According to the JCCF, the Online Harms Act, by allowing “preemptive violations of personal liberty,” in effect makes it so that a complainant can assert to a provincial court that they “fear” someone “will promote genocide, hate or antisemitism.” 

As the JCCF explained, “If the judge believes that there are ‘reasonable grounds’ to justify the fear, the court can violate the liberty interests of the accused citizen by requiring her or him to do any or all of the following: 

  • wear an ankle bracelet (electronic monitoring device)
  • obey a curfew and stay at home, as determined by the judge
  • abstain from alcohol, drugs, or both
  • provide bodily substances (e.g. blood, urine) to confirm abstinence from drugs or alcohol
  • not communicate with certain designated persons
  • not go to certain places, as determined by the judge
  • surrender her or his legally owned and legally required firearms.”

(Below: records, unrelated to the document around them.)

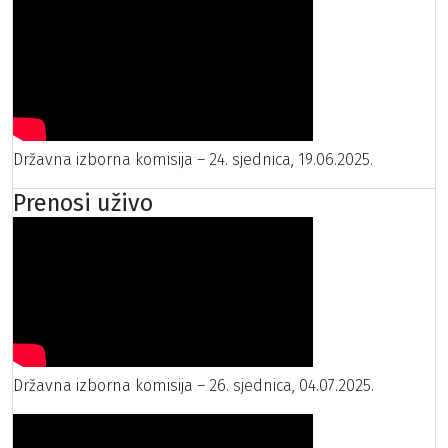
Državna izborna komisija – 24. sjednica, 19.06.2025.
Prenosi uživo
Državna izborna komisija – 26. sjednica, 04.07.2025.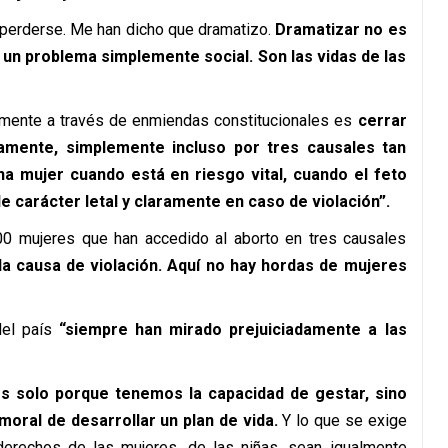
 perderse. Me han dicho que dramatizo.
Dramatizar no es
 un problema simplemente social. Son las vidas de las
vamente a través de enmiendas constitucionales es
cerrar
amente, simplemente incluso por tres causales tan
na mujer cuando está en riesgo vital, cuando el feto
carácter letal y claramente en caso de violación”.
200 mujeres que han accedido al aborto en tres causales
la causa de violación. Aquí no hay hordas de mujeres
del país
“siempre han mirado prejuiciadamente a las
s solo porque tenemos la capacidad de gestar, sino
oral de desarrollar un plan de vida.
Y lo que se exige
 derechos de las mujeres, de las niñas, sean igualmente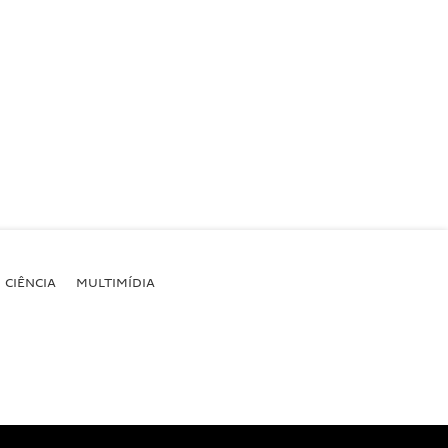
CIÊNCIA
MULTIMÍDIA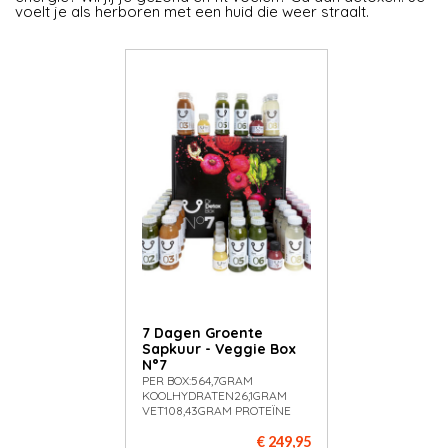
voelt je als herboren met een huid die weer straalt.
7 Dagen Groente
Sapkuur - Veggie Box
N°7
PER BOX:564,7GRAM
KOOLHYDRATEN26,1GRAM
VET108,43GRAM PROTEÏNE
€ 249,95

The JCCF said that the “good intentions” of some parts of Bill C-63 should be “applauded,” noting that it is a “laudable goal to force online platforms to remove “revenge porn” and other non-consensual sharing of intimate images, content that bullies children, content that sexually victimizes children, content that encourages children to harm themselves, and content that incites violence, terrorism or hatred.” 

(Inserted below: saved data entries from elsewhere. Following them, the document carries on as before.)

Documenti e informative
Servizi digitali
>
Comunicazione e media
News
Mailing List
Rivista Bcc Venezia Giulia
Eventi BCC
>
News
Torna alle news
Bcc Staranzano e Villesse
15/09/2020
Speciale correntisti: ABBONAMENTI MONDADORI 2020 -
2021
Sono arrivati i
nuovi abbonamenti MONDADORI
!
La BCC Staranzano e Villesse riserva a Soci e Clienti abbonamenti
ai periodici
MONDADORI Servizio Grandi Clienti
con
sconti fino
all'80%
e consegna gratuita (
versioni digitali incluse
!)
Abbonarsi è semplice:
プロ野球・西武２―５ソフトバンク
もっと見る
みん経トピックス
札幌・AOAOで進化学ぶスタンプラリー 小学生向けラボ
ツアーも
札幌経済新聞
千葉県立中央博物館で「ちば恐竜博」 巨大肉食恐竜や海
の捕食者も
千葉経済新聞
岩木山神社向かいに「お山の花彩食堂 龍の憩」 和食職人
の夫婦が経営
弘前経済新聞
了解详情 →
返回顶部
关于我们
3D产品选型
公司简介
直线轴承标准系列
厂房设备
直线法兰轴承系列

However, according to the JCCF, the Online Harms Act unnecessarily duplicates laws already in the Criminal Code that deal with child pornography and “incitement of hatred towards a group,” explaining that “good intentions do not justify passing additional laws that duplicate what is already prohibited by Canada’s Criminal Code.”

“Additional laws that duplicate existing laws are a poor substitute for good law enforcement,” stated the JCCF.  

JCCF launches petition calling on Trudeau to ‘stop’ its Online Harms Act  

The Online Harms Act will also amend Canada’s Human Rights Act to put back in place a hate speech provision, specifically, Section 13 of the Act, that the previous Conservative government under Stephen Harper had repealed in 2013 after it was found to have violated one’s freedom of expression.  

To pushback against the Online Harms Act, the JCCF has created a petition that calls upon “Minister of Justice and Attorney General of Canada Arif Virani, and all Parliamentarians, to stop the Online Harms Act.”

The petition, which can be signed here, notes that “No Canadian should face life imprisonment for their expression.”